Palo Alto’s Response

We disclosed this issue to the Palo Alto PSIRT team on 2024-11-28. Whilst we received an acknowledgement that the issue was being investigated, the issue was not resolved within the 90-day disclosure window as outlined in our Vulnerability Disclosure Policy, and we are currently still able to reproduce the issue in the latest version of GlobalProtect (6.3.3-650 at the time of writing).
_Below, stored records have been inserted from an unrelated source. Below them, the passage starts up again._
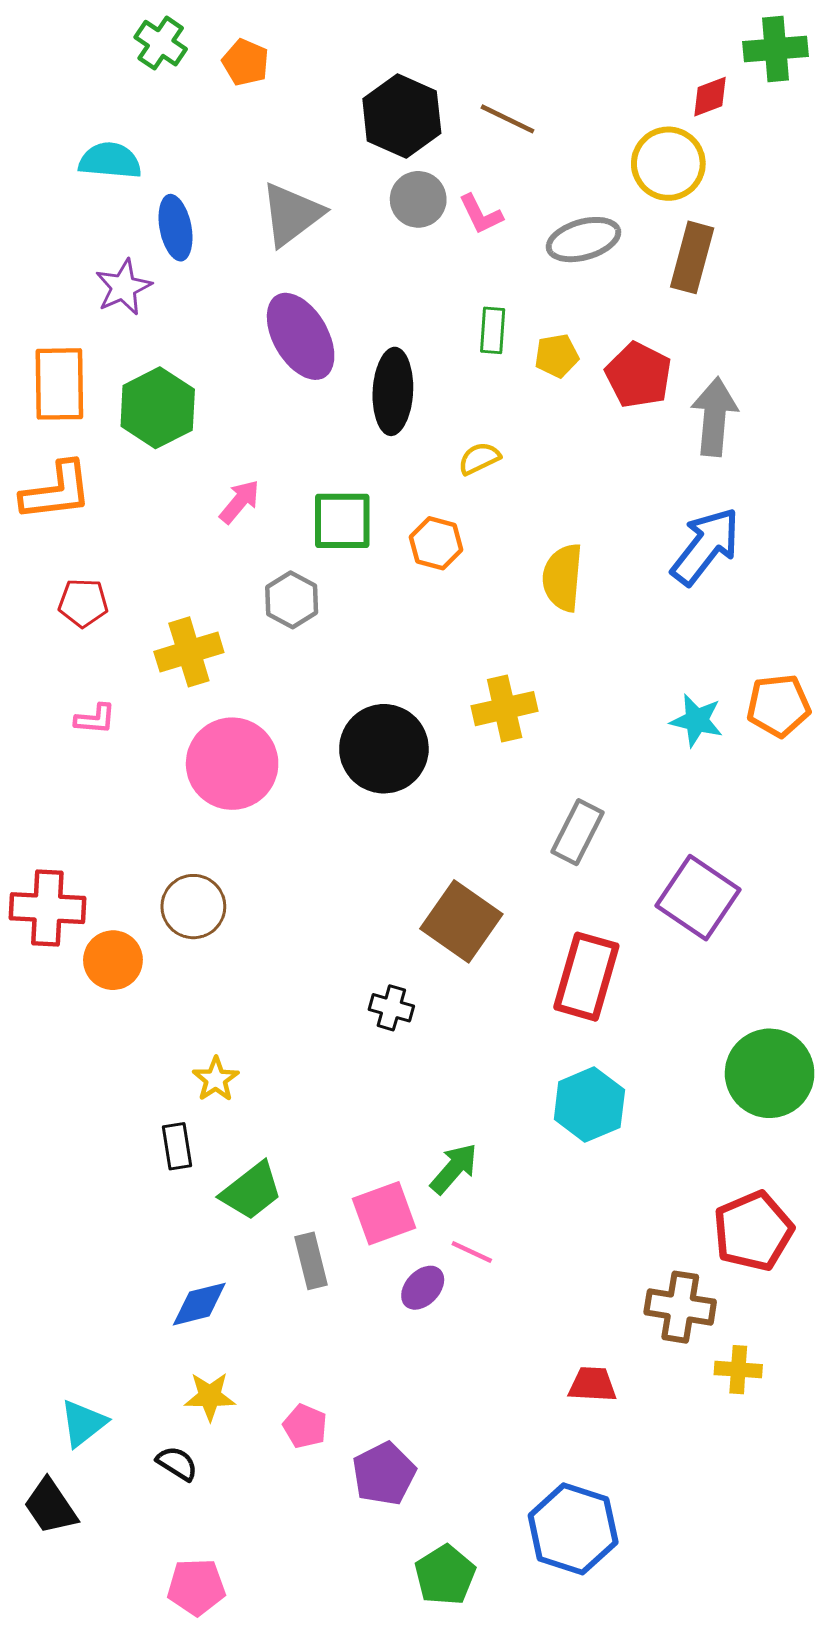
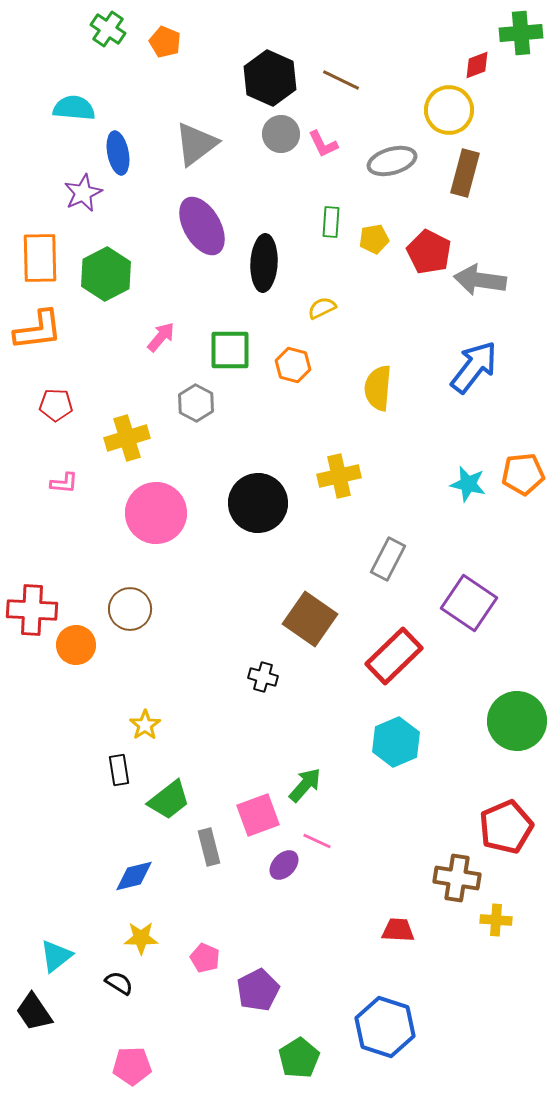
gray arrow: (714, 417) -> (480, 280), turned -87
red rectangle: (586, 977) -> (394, 656), turned 30

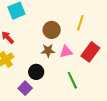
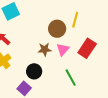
brown circle: (52, 30) -> (57, 29), moved
pink triangle: (66, 52) -> (63, 50), turned -32

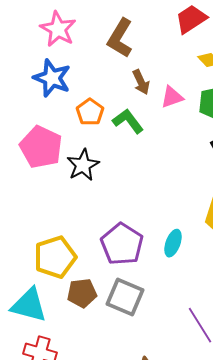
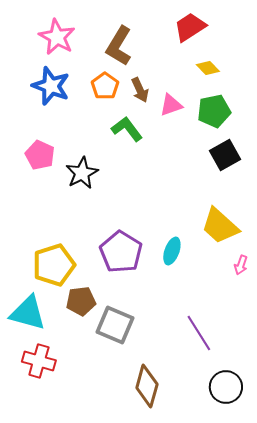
orange pentagon: (90, 112) -> (105, 86), moved
pink pentagon: (41, 147) -> (40, 155), size x0.7
gray square: (125, 297) -> (115, 325), moved

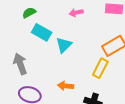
Therefore, we have taken the decision to disclose this issue publicly, so that organisations can take the necessary steps to mitigate the downgrade attack described in this blog post.

Furthermore, we’ve updated our NachoVPN tool to demonstrate the downgrade attack, so that security teams can demonstrate and test the effectiveness of these mitigations.

Mitigation Steps

As per the advice given in our previous blog post(s) and the NachoVPN GitHub repo, the following mitigations still apply:

• Ensure that GlobalProtect clients are updated to the latest version available from the vendor.
• Follow the current advice from the vendor in regard to secure configuration (which currently recommends the use of full-chain-cert-verify (or Enable Strict Certificate Check), and FIPS-CC Certificate Validation).
• Ensure that the Allow User to Change Portal Address setting is set to no in order to prevent users from connecting to non-approved VPN endpoints.
• Monitor for unauthorised changes to the HKEY_CURRENT_USER\SOFTWARE\Palo Alto Networks\GlobalProtect\Settings\<VPN ENDPOINT>\Configurations2 registry setting, either through the use of SACLs or using an EDR solution. This may help to detect attempts at bypassing the “Allow User to Change Portal Address” setting.
• This can be backed up with defence-in-depth measures, such as using a host-based firewall solution to prevent the VPN client from connecting to non-approved IP addresses.
• Consider using an Application Control policy, such as WDAC, or an EDR solution to ensure that only approved executables and scripts can be run by the VPN client.
• Detect and alert on VPN clients executing non-standard child processes.